▶ **WHAT TO DO**
If a line in the entries below includes the string "enable", copy it out.

▶ **DATA**
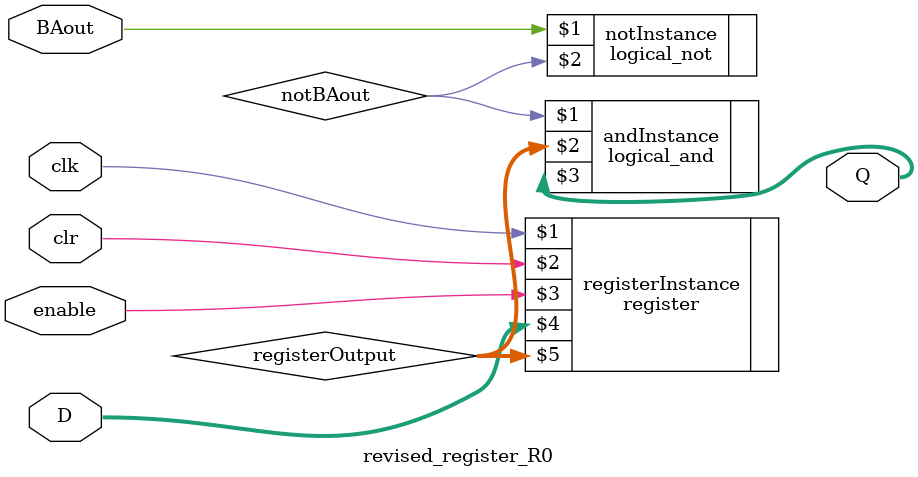
<source format=v>
/* Representation of a register in Verilog HDL. */
/* Declared 3, 1-bit signals, 1, 32-bit D-input, and 1, 32-bit Q-output. */
/* Data type of each signal/input is a wire and output is a reg. */
module revised_register_R0(input clk, input clr, input enable, input BAout, input [31:0] D, output reg [31:0] Q);

    wire notBAout;
    wire [31:0] registerOutput;

    register registerInstance(clk, clr, enable, D, registerOutput);

    logical_not notInstance(BAout, notBAout);
    logical_and andInstance(notBAout, registerOutput, Q);

endmodule // revised_register_R0 end.
</source>
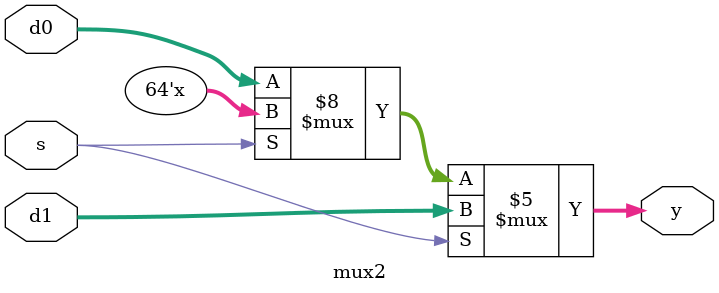
<source format=sv>
`timescale 1ns / 1ps


module mux2 #(
    parameter WIDTH = 64
)(
    input logic [WIDTH -1: 0] d0, d1, //d0 is read data2, d1 is immediately generated number
    input logic s,
    output logic [WIDTH-1:0] y
    );
    
    always_comb begin
       
        if (s==0) begin
            y=d0;
        end
        
        if (s==1) begin
            y=d1;
        end 
        
    end
    
endmodule

</source>
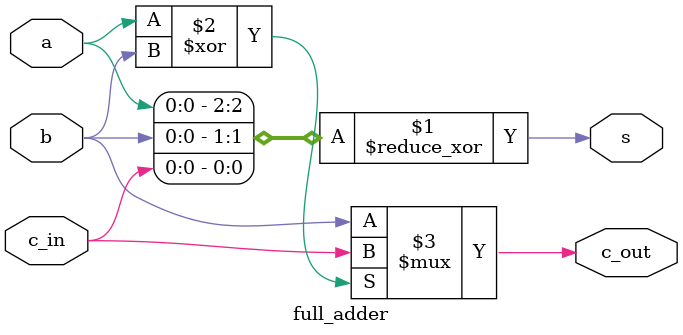
<source format=v>
`timescale 1ns / 1ns

module part1(a, b, c_in, s, c_out);
  input wire [3:0] a, b;
  input wire c_in;
  output wire [3:0] s, c_out;

  full_adder A0(a[0], b[0], c_in, s[0], c_out[0]);
  full_adder A1(a[1], b[1], c_out[0], s[1], c_out[1]);
  full_adder A2(a[2], b[2], c_out[1], s[2], c_out[2]);
  full_adder A3(a[3], b[3], c_out[2], s[3], c_out[3]);
endmodule

module full_adder(a, b, c_in, s, c_out);
  input a, b, c_in;
  output s, c_out;

  assign s = ^{a, b, c_in};
  assign c_out = (a^b) ? c_in : b;
endmodule
</source>
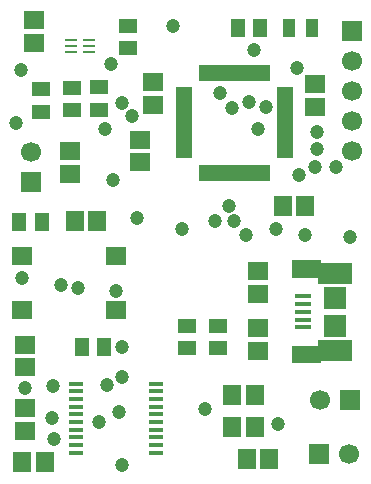
<source format=gts>
G04 Layer_Color=8388736*
%FSLAX43Y43*%
%MOMM*%
G71*
G01*
G75*
%ADD13R,0.100X0.100*%
%ADD14R,1.350X0.400*%
%ADD15R,1.900X1.900*%
%ADD21R,1.118X0.254*%
%ADD22R,1.250X0.420*%
%ADD29C,0.350*%
%ADD30C,0.500*%
%ADD46R,1.700X1.500*%
%ADD47R,1.500X1.700*%
%ADD48R,1.100X1.500*%
%ADD49R,1.597X1.216*%
%ADD50R,1.216X1.597*%
%ADD51R,1.750X1.500*%
%ADD52R,0.505X1.394*%
%ADD53R,1.394X0.505*%
%ADD54C,1.700*%
%ADD55R,1.700X1.700*%
%ADD56R,1.700X1.700*%
%ADD57C,1.200*%
G36*
X29445Y10336D02*
X26849D01*
Y10132D01*
X24350D01*
Y11635D01*
X26560D01*
Y12150D01*
X29445D01*
Y10336D01*
D02*
G37*
G36*
X26848Y18650D02*
X29443D01*
Y16856D01*
X26560D01*
Y17371D01*
X24350D01*
Y18865D01*
X26848D01*
Y18650D01*
D02*
G37*
D13*
X24631Y18115D02*
D03*
Y10885D02*
D03*
X26920Y17750D02*
D03*
Y11250D02*
D03*
D14*
X25325Y15150D02*
D03*
Y14500D02*
D03*
Y13850D02*
D03*
Y13200D02*
D03*
Y15800D02*
D03*
D15*
X28000Y15700D02*
D03*
Y13300D02*
D03*
D21*
X7156Y36476D02*
D03*
Y36984D02*
D03*
Y37492D02*
D03*
X5683D02*
D03*
Y36984D02*
D03*
Y36476D02*
D03*
D22*
X6125Y2575D02*
D03*
Y3225D02*
D03*
Y3875D02*
D03*
Y4525D02*
D03*
Y5175D02*
D03*
Y5825D02*
D03*
Y6475D02*
D03*
Y7125D02*
D03*
Y7775D02*
D03*
Y8425D02*
D03*
X12875D02*
D03*
Y7775D02*
D03*
Y7125D02*
D03*
Y6475D02*
D03*
Y5825D02*
D03*
Y5175D02*
D03*
Y4525D02*
D03*
Y3875D02*
D03*
Y3225D02*
D03*
Y2575D02*
D03*
D29*
X25600Y18150D02*
D03*
Y10850D02*
D03*
D30*
X28000Y17750D02*
D03*
Y11250D02*
D03*
D46*
X21500Y16050D02*
D03*
Y17950D02*
D03*
Y13107D02*
D03*
Y11207D02*
D03*
X11500Y27152D02*
D03*
Y29052D02*
D03*
X26294Y33750D02*
D03*
Y31850D02*
D03*
X12599Y33950D02*
D03*
Y32050D02*
D03*
X2500Y39200D02*
D03*
Y37300D02*
D03*
X5581Y28102D02*
D03*
Y26202D02*
D03*
X1771Y6350D02*
D03*
Y4450D02*
D03*
Y9829D02*
D03*
Y11729D02*
D03*
D47*
X21202Y7500D02*
D03*
X19302D02*
D03*
X21202Y4750D02*
D03*
X19302D02*
D03*
X20550Y2000D02*
D03*
X22450D02*
D03*
X25498Y23500D02*
D03*
X23598D02*
D03*
X5974Y22176D02*
D03*
X7874D02*
D03*
X3450Y1750D02*
D03*
X1550D02*
D03*
D48*
X26050Y38500D02*
D03*
X24150D02*
D03*
D49*
X5719Y33440D02*
D03*
Y31560D02*
D03*
X10493Y36810D02*
D03*
Y38690D02*
D03*
X8008Y33501D02*
D03*
Y31621D02*
D03*
X3094Y31460D02*
D03*
Y33340D02*
D03*
X15500Y13288D02*
D03*
Y11408D02*
D03*
X18086Y13288D02*
D03*
Y11408D02*
D03*
D50*
X1299Y22135D02*
D03*
X3178D02*
D03*
X6560Y11505D02*
D03*
X8440D02*
D03*
X19810Y38500D02*
D03*
X21690D02*
D03*
D51*
X1497Y19185D02*
D03*
X9447D02*
D03*
X1497Y14685D02*
D03*
X9447D02*
D03*
D52*
X16750Y34750D02*
D03*
X17250D02*
D03*
X17750D02*
D03*
X18250D02*
D03*
X18750D02*
D03*
X19250D02*
D03*
X19750D02*
D03*
X20250D02*
D03*
X20750D02*
D03*
X21250D02*
D03*
X21750D02*
D03*
X22250D02*
D03*
Y26250D02*
D03*
X21750D02*
D03*
X21250D02*
D03*
X20750D02*
D03*
X20250D02*
D03*
X19750D02*
D03*
X19250D02*
D03*
X18750D02*
D03*
X18250D02*
D03*
X17750D02*
D03*
X17250D02*
D03*
X16750D02*
D03*
D53*
X23750Y33250D02*
D03*
Y32750D02*
D03*
Y32250D02*
D03*
Y31750D02*
D03*
Y31250D02*
D03*
Y30750D02*
D03*
Y30250D02*
D03*
Y29750D02*
D03*
Y29250D02*
D03*
Y28750D02*
D03*
Y28250D02*
D03*
Y27750D02*
D03*
X15250D02*
D03*
Y28250D02*
D03*
Y28750D02*
D03*
Y29250D02*
D03*
Y29750D02*
D03*
Y30250D02*
D03*
Y30750D02*
D03*
Y31250D02*
D03*
Y31750D02*
D03*
Y32250D02*
D03*
Y32750D02*
D03*
Y33250D02*
D03*
D54*
X29220Y2500D02*
D03*
X2239Y28000D02*
D03*
X29450Y35750D02*
D03*
Y33210D02*
D03*
Y30670D02*
D03*
Y28130D02*
D03*
X26751Y7000D02*
D03*
D55*
X26680Y2500D02*
D03*
X29291Y7000D02*
D03*
D56*
X2239Y25460D02*
D03*
X29450Y38290D02*
D03*
D57*
X23150Y5000D02*
D03*
X10000Y9000D02*
D03*
X1771Y8090D02*
D03*
X4178Y8206D02*
D03*
X10000Y32209D02*
D03*
X8019Y5175D02*
D03*
X1500Y17371D02*
D03*
X9012Y35500D02*
D03*
X10000Y11487D02*
D03*
X22160Y31830D02*
D03*
X19302Y31750D02*
D03*
X1434Y35000D02*
D03*
X6250Y16504D02*
D03*
X4850Y16750D02*
D03*
X999Y30500D02*
D03*
X28070Y26750D02*
D03*
X10855Y31060D02*
D03*
X20750Y32250D02*
D03*
X21500Y30000D02*
D03*
X8750Y8305D02*
D03*
X9447Y16250D02*
D03*
X29291Y20818D02*
D03*
X23000Y21545D02*
D03*
X17000Y6250D02*
D03*
X15025Y21545D02*
D03*
X9250Y25690D02*
D03*
X11250Y22484D02*
D03*
X14296Y38690D02*
D03*
X24759Y35124D02*
D03*
X25498Y20984D02*
D03*
X4241Y3734D02*
D03*
X4049Y5500D02*
D03*
X10000Y1500D02*
D03*
X9750Y6000D02*
D03*
X8500Y30007D02*
D03*
X20498Y21000D02*
D03*
X19500Y22176D02*
D03*
X19000Y23500D02*
D03*
X17825Y22156D02*
D03*
X18257Y33000D02*
D03*
X21182Y36683D02*
D03*
X24960Y26110D02*
D03*
X26342Y26779D02*
D03*
X26500Y28250D02*
D03*
X26531Y29750D02*
D03*
M02*

</source>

▶ **TASK SOLUTION**
module revised_register_R0(input clk, input clr, input enable, input BAout, input [31:0] D, output reg [31:0] Q);
    register registerInstance(clk, clr, enable, D, registerOutput);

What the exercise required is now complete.